Election profile: David McNarry, UKIP leader
- Published
David McNarry has been the leader of the UK Independence Party (UKIP) in Northern Ireland since 2013.
The 67-year-old is a former Ulster Unionist, who was at one time chief whip of that party.
He was first elected as an MLA for Strangford for the UUP in 2003 and subsequently re-elected in 2007 and again in 2011.
However, he left the Ulster Unionists - a party he first stood in an election for in 1982 - in acrimonious circumstances in 2012.
Mr McNarry resigned the UUP Stormont whip in January after the then party leader Tom Elliot demoted him from the deputy chair of the education committee.
He also resigned from the UUP's assembly group, but remained a party member.
The Strangford MLA's fall-out with Mr Elliot came after Mr McNarry gave an interview to the Belfast Telegraph detailing discussions between the UUP and DUP about unionist unity.
After Mike Nesbitt replaced Mr Elliot as party leader in March 2012, he said: "I cannot imagine any circumstances under which David McNarry would be back in the Ulster Unionist assembly group of MLAs when I have control of the whip."
Mr McNarry was subsequently expelled from the party in May 2012.
He continued to sit in the assembly as an independent, until he joined UKIP in October of that year, becoming the party's first MLA.
He became leader of the party in 2013.
He said Northern Ireland was ready for a voluntary coalition with an opposition, adding that the current set-up at Stormont had "served its purpose and passed its sell-by date".

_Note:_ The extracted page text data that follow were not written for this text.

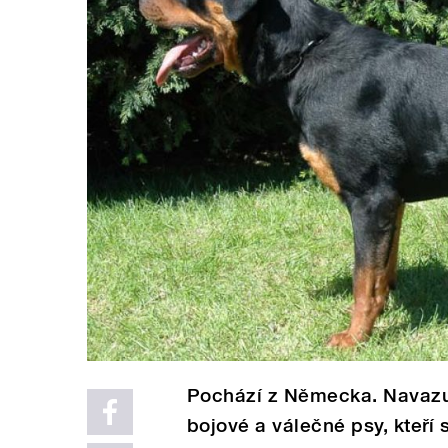
Pochází z Německa. Navazu
bojové a válečné psy, kteří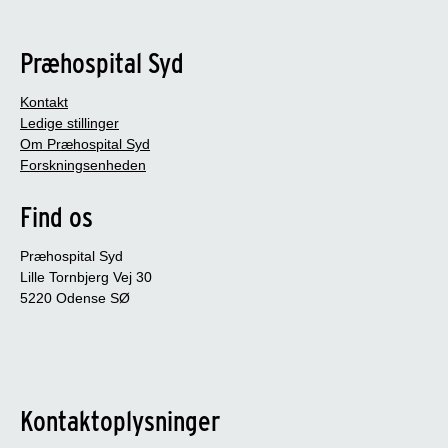
Præhospital Syd
Kontakt
Ledige stillinger
Om Præhospital Syd
Forskningsenheden
Find os
Præhospital Syd
Lille Tornbjerg Vej 30
5220 Odense SØ
Kontaktoplysninger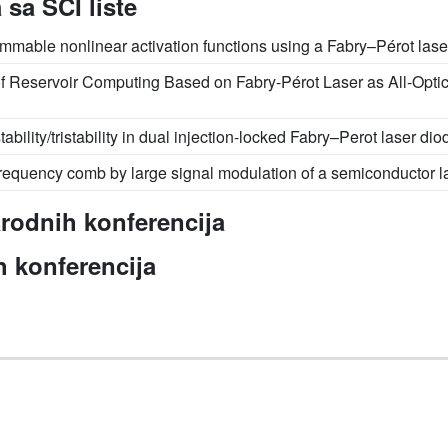
sa SCI liste
ammable nonlinear activation functions using a Fabry–Pérot lase
Reservoir Computing Based on Fabry-Pérot Laser as All-Optic
tability/tristability in dual injection-locked Fabry–Perot laser dio
 frequency comb by large signal modulation of a semiconductor l
rodnih konferencija
 konferencija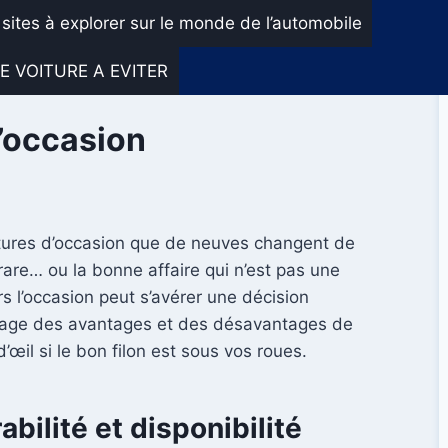
 sites à explorer sur le monde de l’automobile
E VOITURE A EVITER
d’occasion
voitures d’occasion que de neuves changent de
are… ou la bonne affaire qui n’est pas une
rs l’occasion peut s’avérer une décision
ptage des avantages et des désavantages de
œil si le bon filon est sous vos roues.
bilité et disponibilité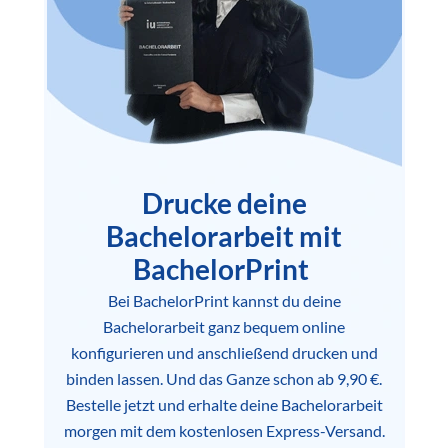
Drucke deine
Bachelorarbeit mit
BachelorPrint
Bei BachelorPrint kannst du deine
Bachelorarbeit ganz bequem online
konfigurieren und anschließend drucken und
binden lassen. Und das Ganze schon ab 9,90 €.
Bestelle jetzt und erhalte deine Bachelorarbeit
morgen mit dem kostenlosen Express-Versand.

In 2015, Mr McNarry said he had been working for 18 months on the launch of a new Loyalist Community Council, supported by the UDA, the UVF and the Red Hand Commando paramilitary groups, that would explore how the groups would eventually disband.
Later that year, UKIP expelled one of its most high profile figures in Northern Ireland. Henry Reilly was the party's Northern Ireland candidate in last year's European elections, receiving more than 24,000 votes.
In the 2015 Westminster elections, UKIP finished as the highest performing of the non-executive parties in Northern Ireland, receiving 18,324 votes despite only running in 10 of the 18 seats.
Mr McNarry will not be standing in this year's assembly election.